Emi
Each approach has its ups and downs, so if you choose to separate the skeletons, you will have to reimport the same animations across all skeletons and apply the tweaks. This can be an advantage if you plan to have not many animations but lots of customization in your files. Vice-versa, if you won't have too many characters, but lots of animation, the effort in using a single skeleton is worth it.
Considering what you're doing is pixel art, that usually has fixed angles in its pure form (0, 90, 180, 270 of rotation, translating items only at full pixels or half) there can definitely be advantages in importing animations expecting less tweaks.

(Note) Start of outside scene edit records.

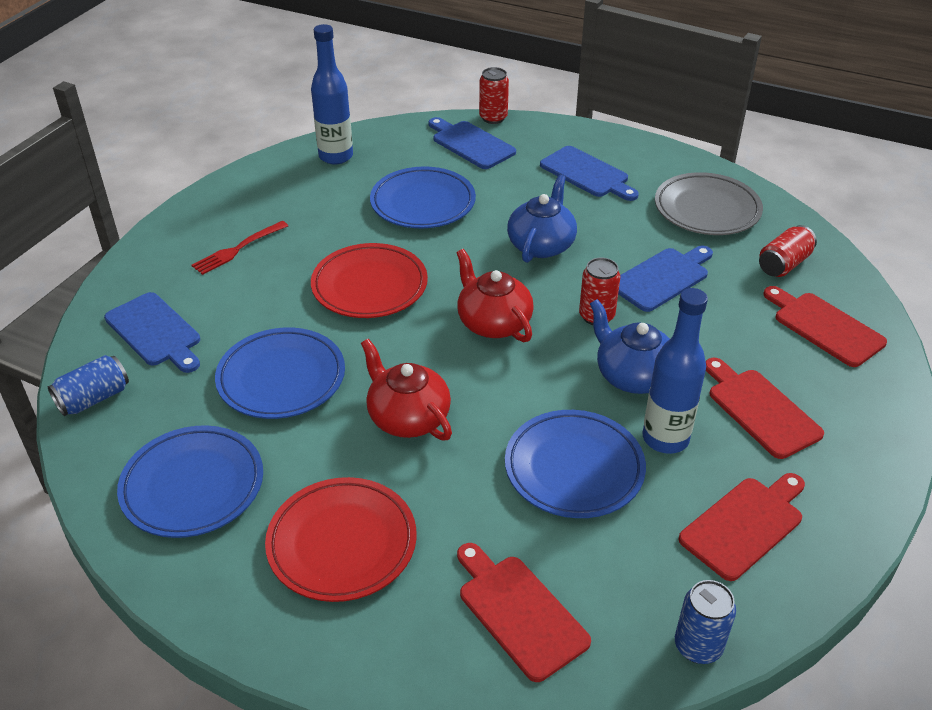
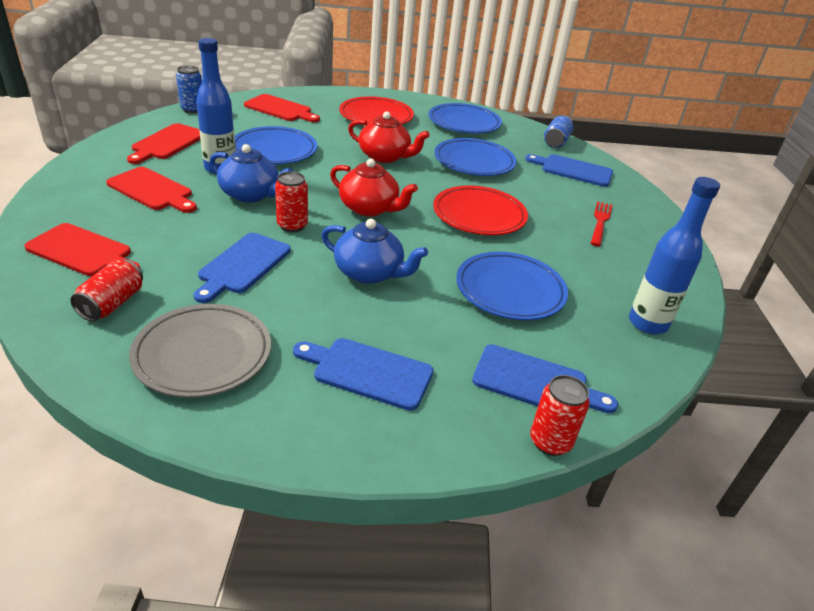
camera: 150 degrees right, 5 degrees down
blue teapot [507,175,577,263] -> blue teapot turned 60 degrees counterclockwise [321,219,428,284]

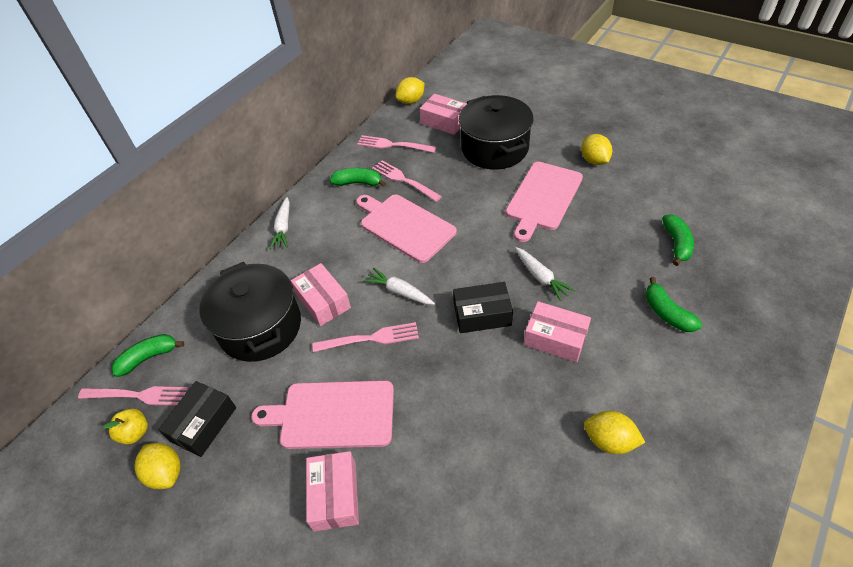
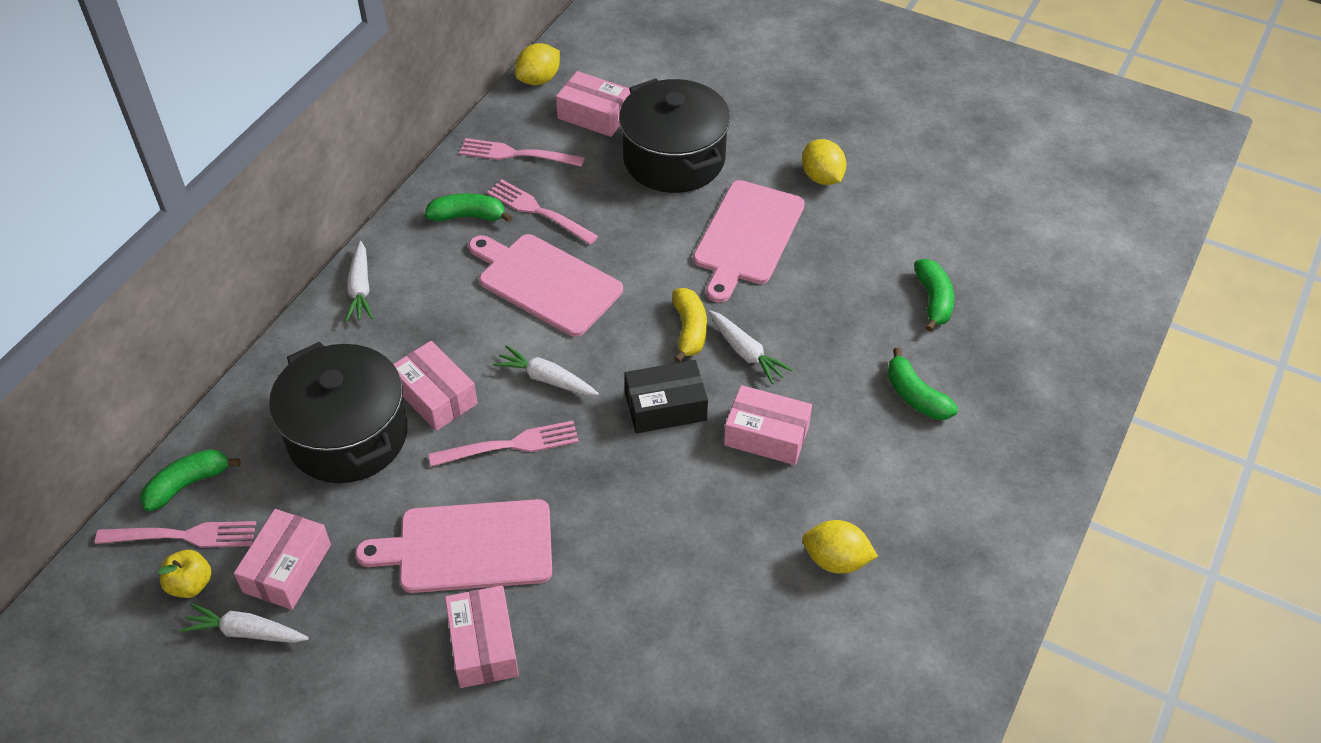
camera: 10 degrees left, 0 degrees up
yellow lemon [134,443,181,489] -> white carrot [180,603,309,643]
black box [158,381,236,457] -> pink box [234,509,331,610]
none -> yellow banana [672,288,707,363]

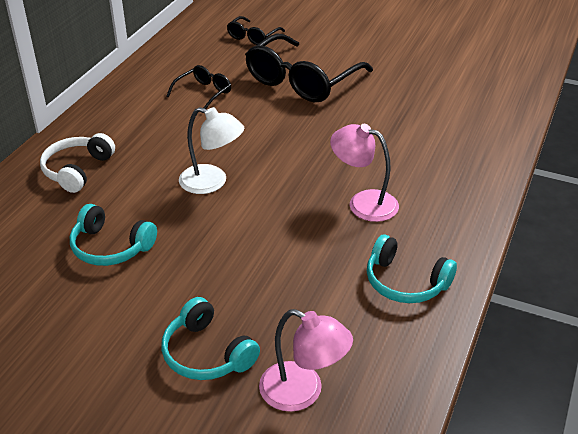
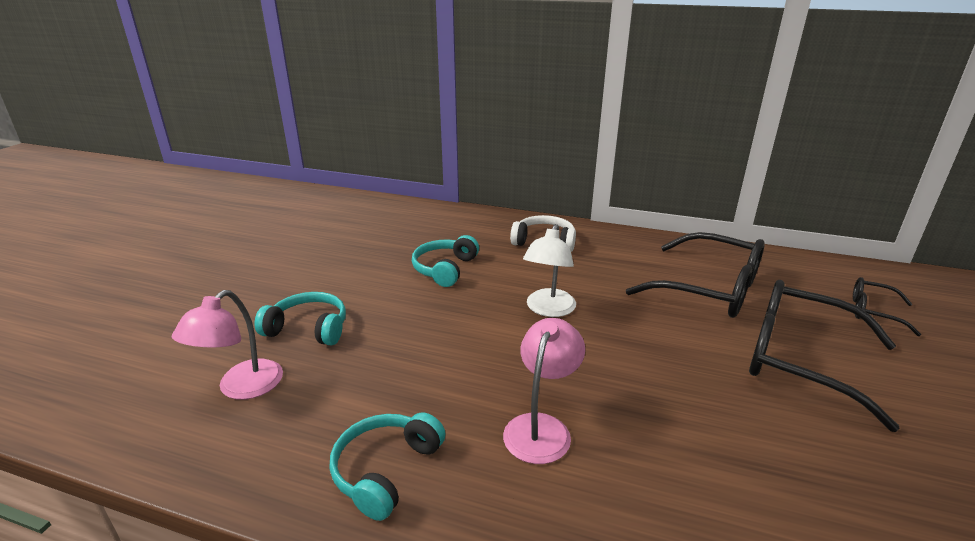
camera: 85 degrees right, 10 degrees down
turquoise headphones [161,297,260,380] -> turquoise headphones turned 60 degrees clockwise [255,292,346,345]
black glasses [166,65,231,109] -> black glasses [626,232,765,318], size x2.03

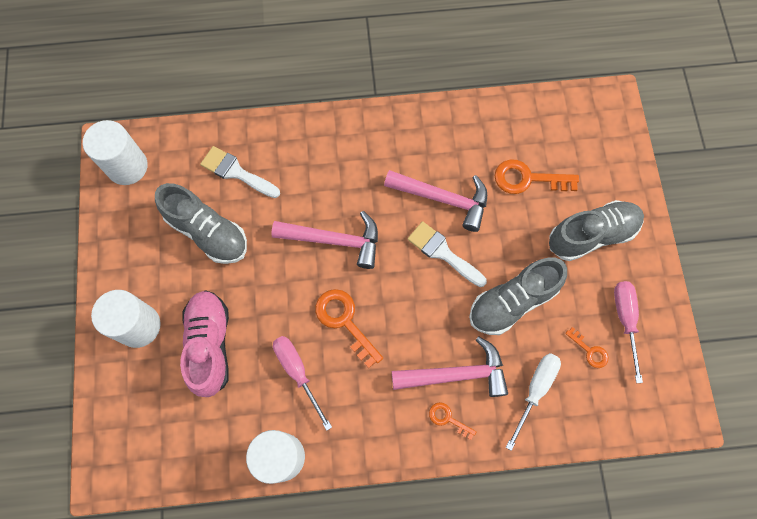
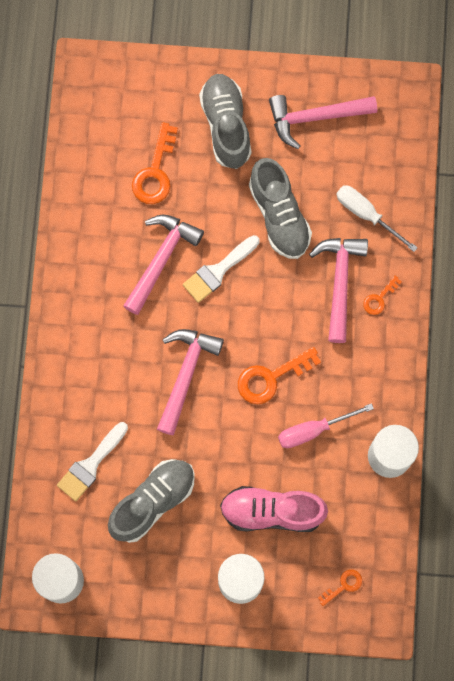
camera: 80 degrees left, 5 degrees up
orange key [565,327,609,368] -> orange key moved to [318,569,362,606]
pink screwdriver [614,281,643,383] -> pink hammer [269,95,377,149]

If you're using a hybrid approach (the base art is pixel art, but you don't care about keeping pixels at an angle, or will later apply a pixel art filter) then it means that you will be able to animate freely, but given the odd angles you may get, the matching may not be as precise and therefore reliable.
Emi My understanding is that if I animate the bones, the animations would look the same for characters that are physically different. I could just change the length of each bones to match new characters’ body parts.
While it's true that if you reimport an animation, it will add the same amount of translation/rotation/etc. to a child bone, but keep in mind this is relative to its setup pose.
Ultimately, the length of a bone does not matter for animating purposes, only for IK and path constraints as it's used by these to calculate the bones' postions.
So you could also not change the length of a bone, it's more important to change its position technically and broadly speeking.
Emi While if my animations are solely based on keying in IK’s positions, I will then need to re-adjust each animation’s IK’s positions for different characters.
It depends, sometimes all that's needed is to reposition an IK target in setup and that's it. Sometimes the target needs more tweaks.
I think the amount of work for IKs would likely be similar both in a single skeleton or multiple skeletons situation.
As for bones themselves, you'll need to tweak their animations in both cases as well, the real question is:
is it going to be more time consuming to add new skins or to add new animations in the long run? and that should tell you which approach to pick.
If you have to constantly add new animations, don't separate the skeletons, if instead you have to add tons of little hats, different body shapes etc. do separate them if you like your sanity.